The rule came on the 33rd anniversary of the landmark passage of the Americans With Disabilities Act (ADA) and a year after the Department of Transportation published the first declaration of rights for disabled air travelers. Disabled people have come forward about problems they face when travelling, such as the alarming number of wheelchairs abused and damaged by airlines.
Efforts to address airline travel accessibility
The Department of Transportation’s rule is a culmination of years of efforts to address airline unavailability issues.
That Air Carrier Access Actenacted in 1986 and amended in 2000, prohibits US air carriers and foreign air carriers from discriminating against persons with disabilities.
In 2016, the department created the Accessible Air Transportation Advisory Committee, which was made up of disability activists, airline manufacturers, airlines and flight attendants to develop regulations on accessibility issues to ensure non-discriminatory services are provided to people with disabilities.
That year, the committee developed recommendations for new bills to improve access to single-aisle bathrooms on airplanes. In 2020, DOT issued a Notice of Proposed Rulemaking (NPRM) for short-term improvements involving bathroom interior changes, additional training and information procedures related to bathroom access, and improvements to the aircraft’s on-board wheelchairs.
Last year, DOT issued an NPRM for long-term improvements requiring airlines to install larger bathrooms on certain single-aisle aircraft that would accommodate on-board wheelchair transportation of a disabled passenger to and from the restroom, with or without assistance.
Its final rule on Wednesday combines and addresses the issues presented in both the long-term and short-term NPRMs from recent years.

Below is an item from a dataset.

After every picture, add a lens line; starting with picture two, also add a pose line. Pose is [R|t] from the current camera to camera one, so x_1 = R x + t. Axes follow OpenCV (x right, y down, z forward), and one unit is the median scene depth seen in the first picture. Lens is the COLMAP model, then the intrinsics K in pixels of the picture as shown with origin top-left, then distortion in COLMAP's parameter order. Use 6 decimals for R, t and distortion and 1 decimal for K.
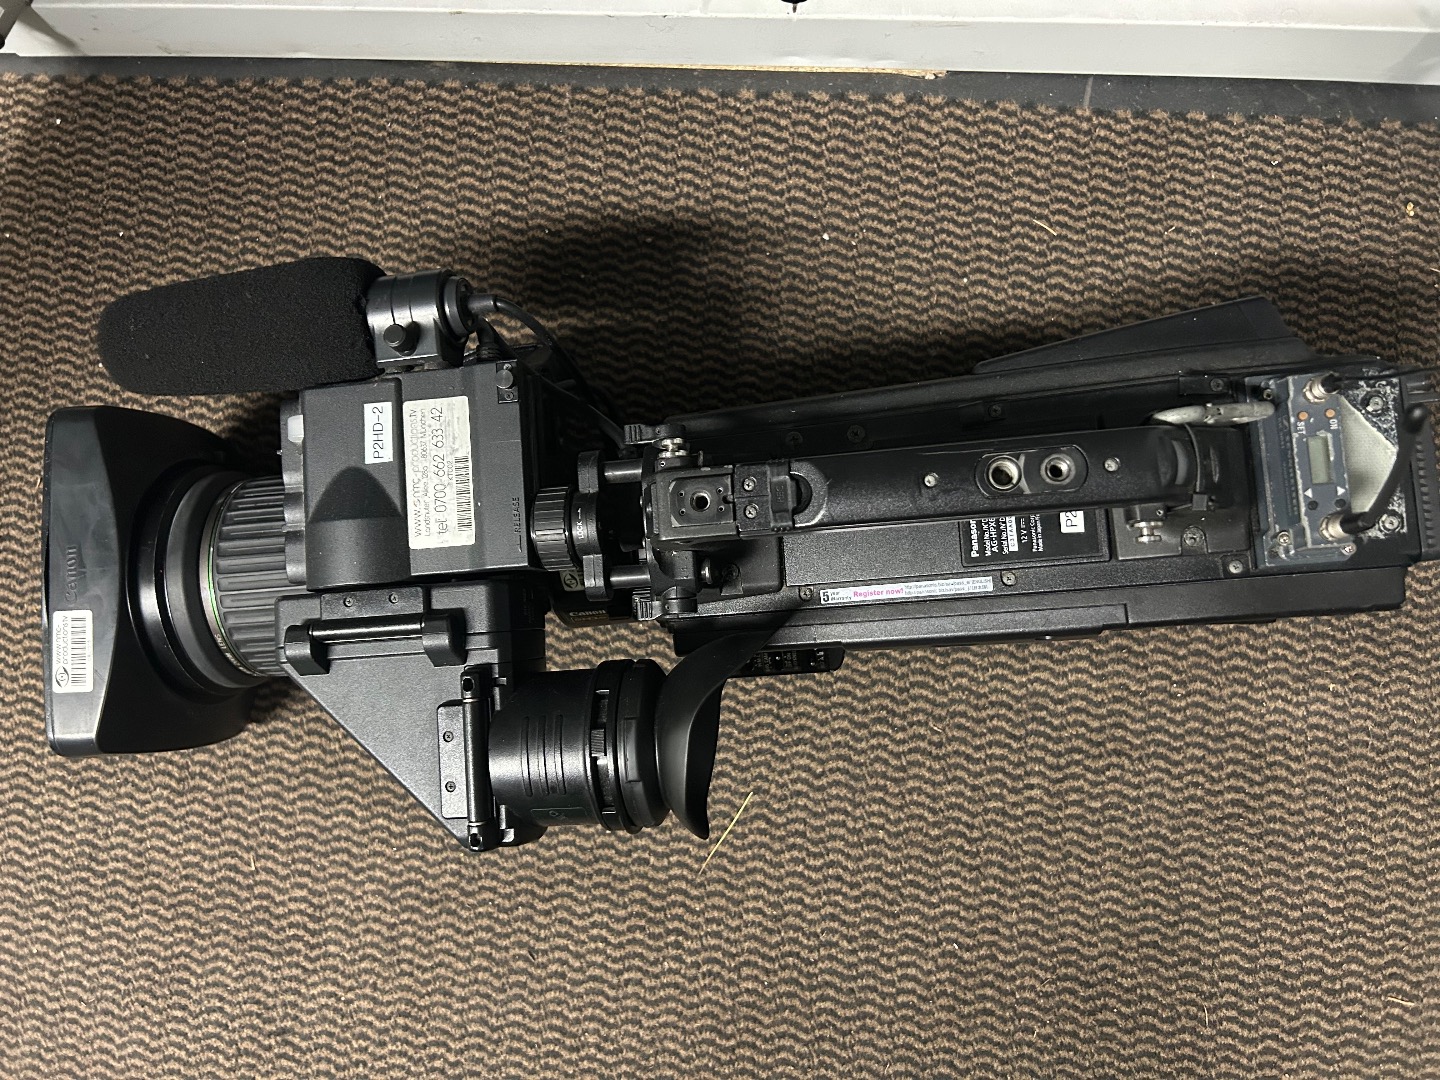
lens RADIAL K [[1141.1, 0, 750.5], [0, 1141.1, 542.4], [0, 0, 1]] dist [0.035798, -0.074214]
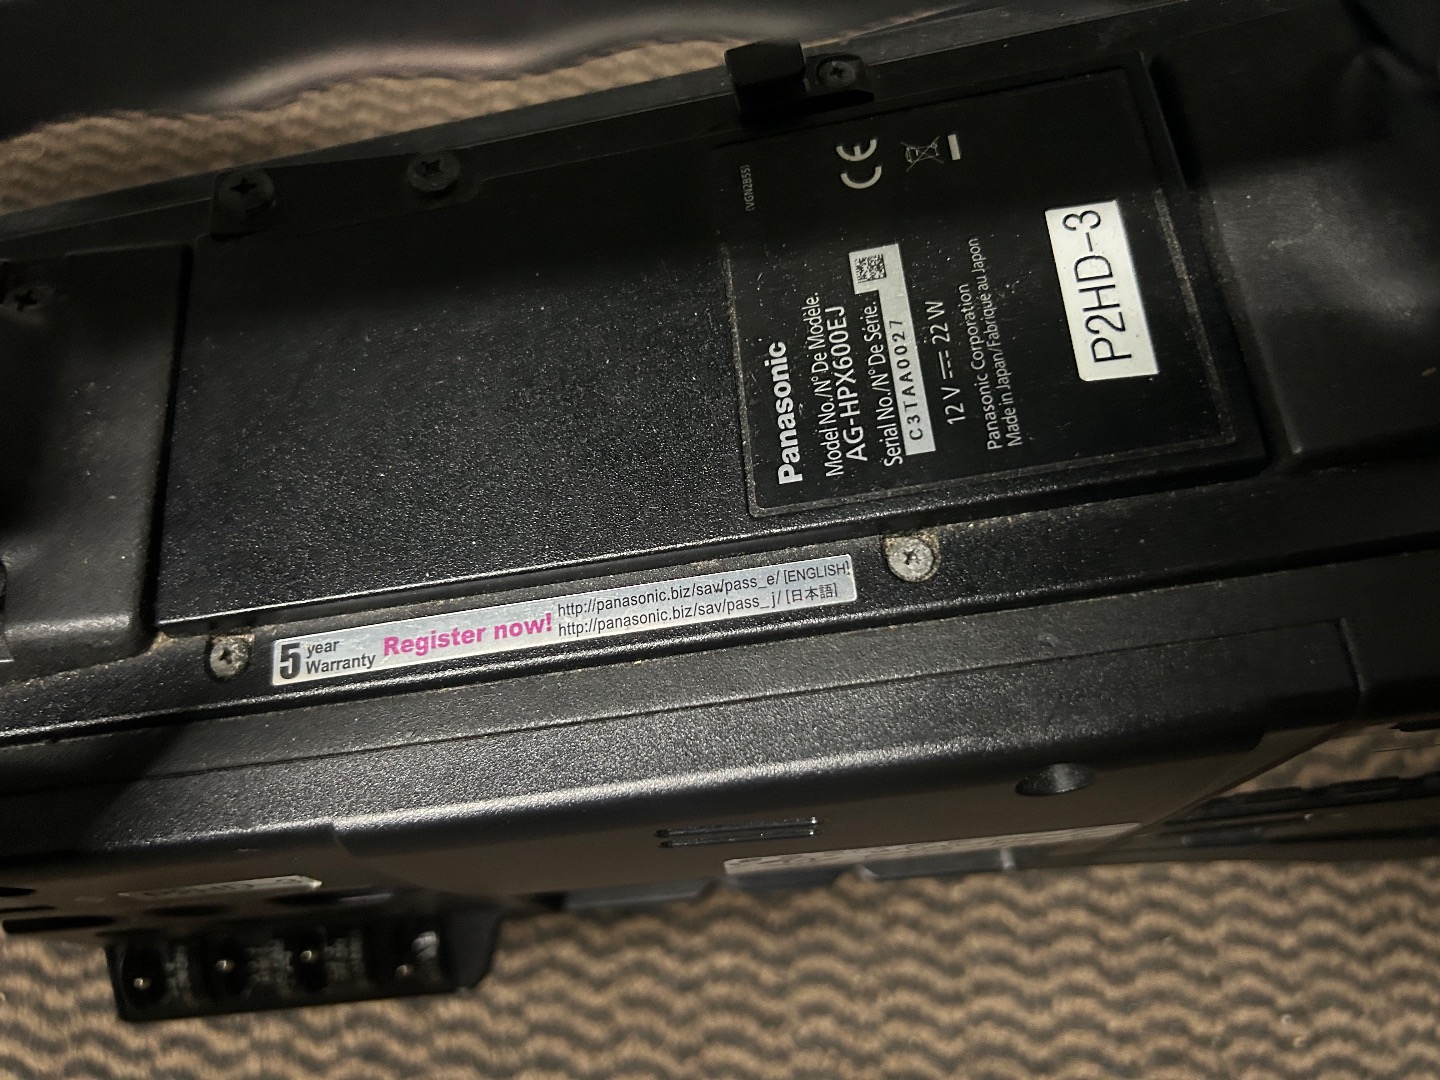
lens RADIAL K [[1141.1, 0, 750.5], [0, 1141.1, 542.4], [0, 0, 1]] dist [0.035798, -0.074214]
pose [[0.995400, 0.010018, 0.095285, 0.115382], [0.020820, 0.948135, -0.317185, 0.085026], [-0.093521, 0.317710, 0.943565, 0.532149]]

The rule is one of several other efforts put forth by the DOT to make travel easier and more accessible for disabled passengers, including a two-part infrastructure law which will modernize the airport terminals.

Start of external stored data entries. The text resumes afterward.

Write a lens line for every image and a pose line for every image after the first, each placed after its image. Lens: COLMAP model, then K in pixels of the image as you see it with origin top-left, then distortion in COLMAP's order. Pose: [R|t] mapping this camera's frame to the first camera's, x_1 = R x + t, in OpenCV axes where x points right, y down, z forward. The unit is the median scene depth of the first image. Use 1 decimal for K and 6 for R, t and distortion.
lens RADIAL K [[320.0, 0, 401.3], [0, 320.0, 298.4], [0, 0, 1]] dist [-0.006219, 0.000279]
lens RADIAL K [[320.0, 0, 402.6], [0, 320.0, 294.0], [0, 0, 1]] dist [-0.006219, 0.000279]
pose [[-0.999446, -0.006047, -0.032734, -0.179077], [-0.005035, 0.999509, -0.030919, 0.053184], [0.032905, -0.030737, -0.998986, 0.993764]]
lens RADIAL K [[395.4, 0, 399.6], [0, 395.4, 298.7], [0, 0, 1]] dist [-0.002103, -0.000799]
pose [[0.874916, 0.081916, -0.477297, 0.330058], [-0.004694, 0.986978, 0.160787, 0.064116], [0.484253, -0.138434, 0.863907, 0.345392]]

These bathroom accessibility feature provisions are expected to be added to new aircraft delivered within three years of the rule taking effect. The bathroom size expansion is expected to take effect for new aircraft ordered in 10 years or delivered in 12 years — a timeline still faster than the original one laid out in 2016.
“(Transportation Secretary Pete Buttigieg) moved the ball forward on access to air travel for years,” Vincenzo Piscopo, president and CEO of the United Spinal Association, said in a announcement. “While we still have work to do, this is fantastic progress.”